Speaking with the de-influencing trend in mind, Ng posited that user-generated content (UGC) will gain more popularity as people rely less on the word of influencers. “Users prefer UGC for its authenticity and trustworthiness,” he stated, adding that ordinary individuals are starting to create and share more content on their own.  

According to Ng, this shifting preference is because UGC captures more genuine experiences and unbiased opinions, which fosters trust towards the content. With this trust, UGC also better enables informed decision-making, reflecting how consumers on social media increasingly value authenticity.  

“Brands leverage UGC to engage audiences, build brand authenticity, and foster community,” he explained. 

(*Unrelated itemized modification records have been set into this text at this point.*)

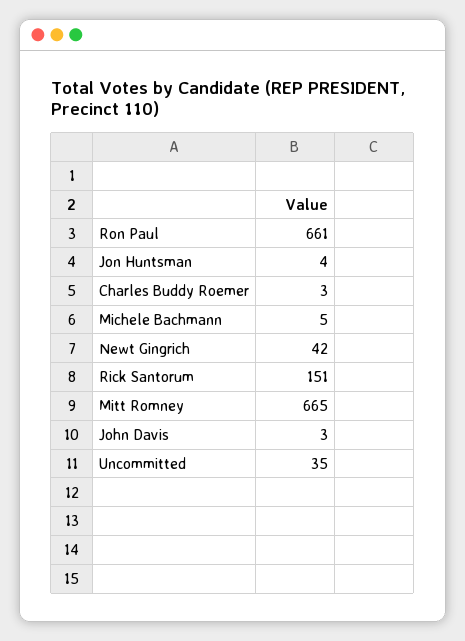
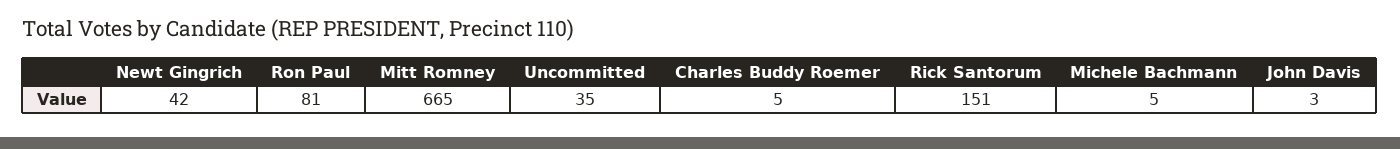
Ron Paul: 661 -> 81
Jon Huntsman: 4 -> none
Charles Buddy Roemer: 3 -> 5

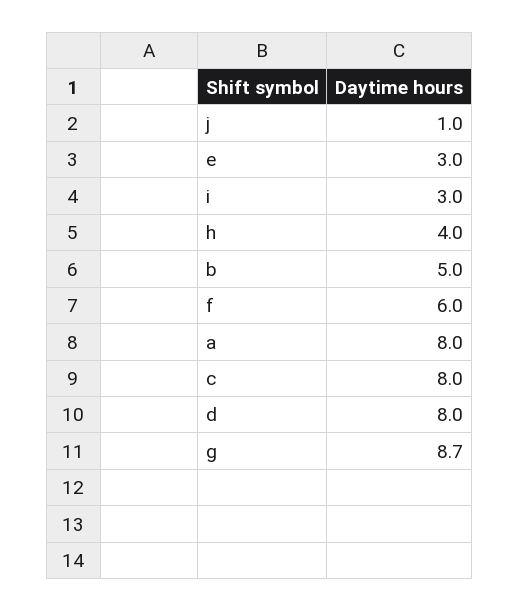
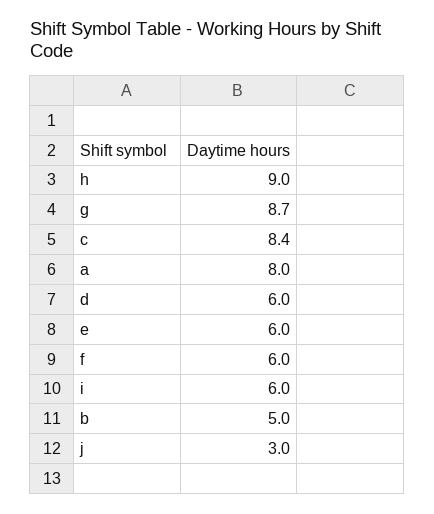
j: 1 -> 3
e: 3 -> 6
i: 3 -> 6
h: 4 -> 9
c: 8 -> 8.4
d: 8 -> 6

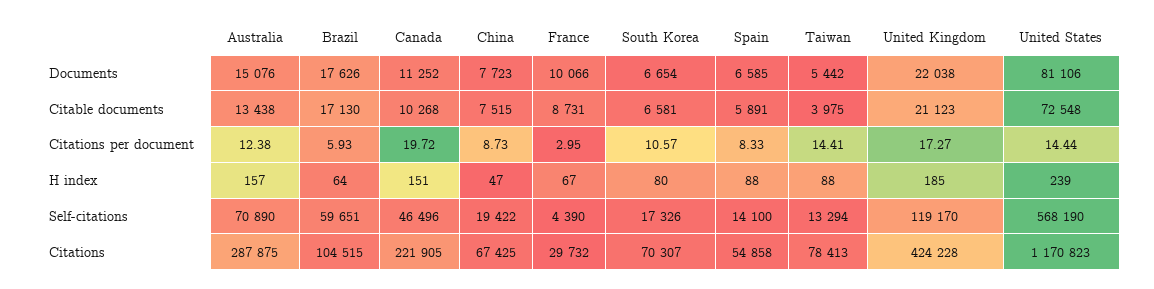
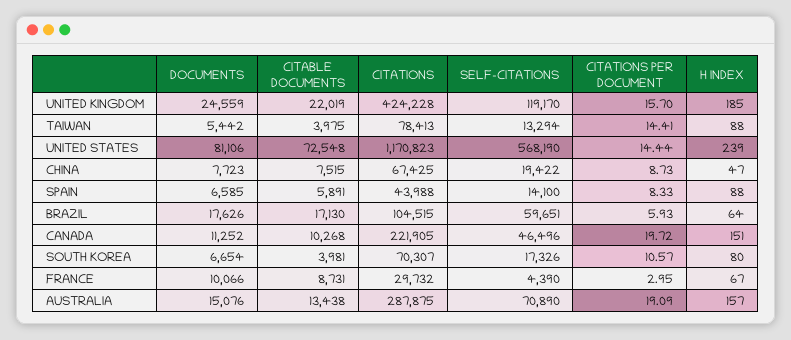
United Kingdom, Documents: 22038 -> 24559
South Korea, Citable documents: 6581 -> 3981
United Kingdom, Citable documents: 21123 -> 22019
Australia, Citations per document: 12.38 -> 19.09
United Kingdom, Citations per document: 17.27 -> 15.7
Spain, Citations: 54858 -> 43988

Jarrod Reginald, executive creative director, The Chariot Agency 

“Content creators.”  

With platforms like TikTok implementing e-commerce features, Reginald envisioned that other platforms would also start implementing similar products. This paves the way for content to take up more importance. 

“Content creators will have the upper hand in the market, I believe,” he said. While he acknowledged that the change might not be immediate, he expressed belief that the market is gearing towards content.   

Meanwhile, he also suggested that there would be a dip in media buys, as social platforms with built-in commerce are on the rise.   

Florence Kong, founder and managing director, We Glow Hong Kong 

“Influencers and creators.” 

Citing how the creator economy has significantly grown with platforms like Meta and YouTube, Kong posited that influencers and creators on social media will drive growth in 2024.  

“These platforms have dedicated resources to support and incentivise creators in developing content and communities,” she said. Consequently, these resources further drive growth through creators.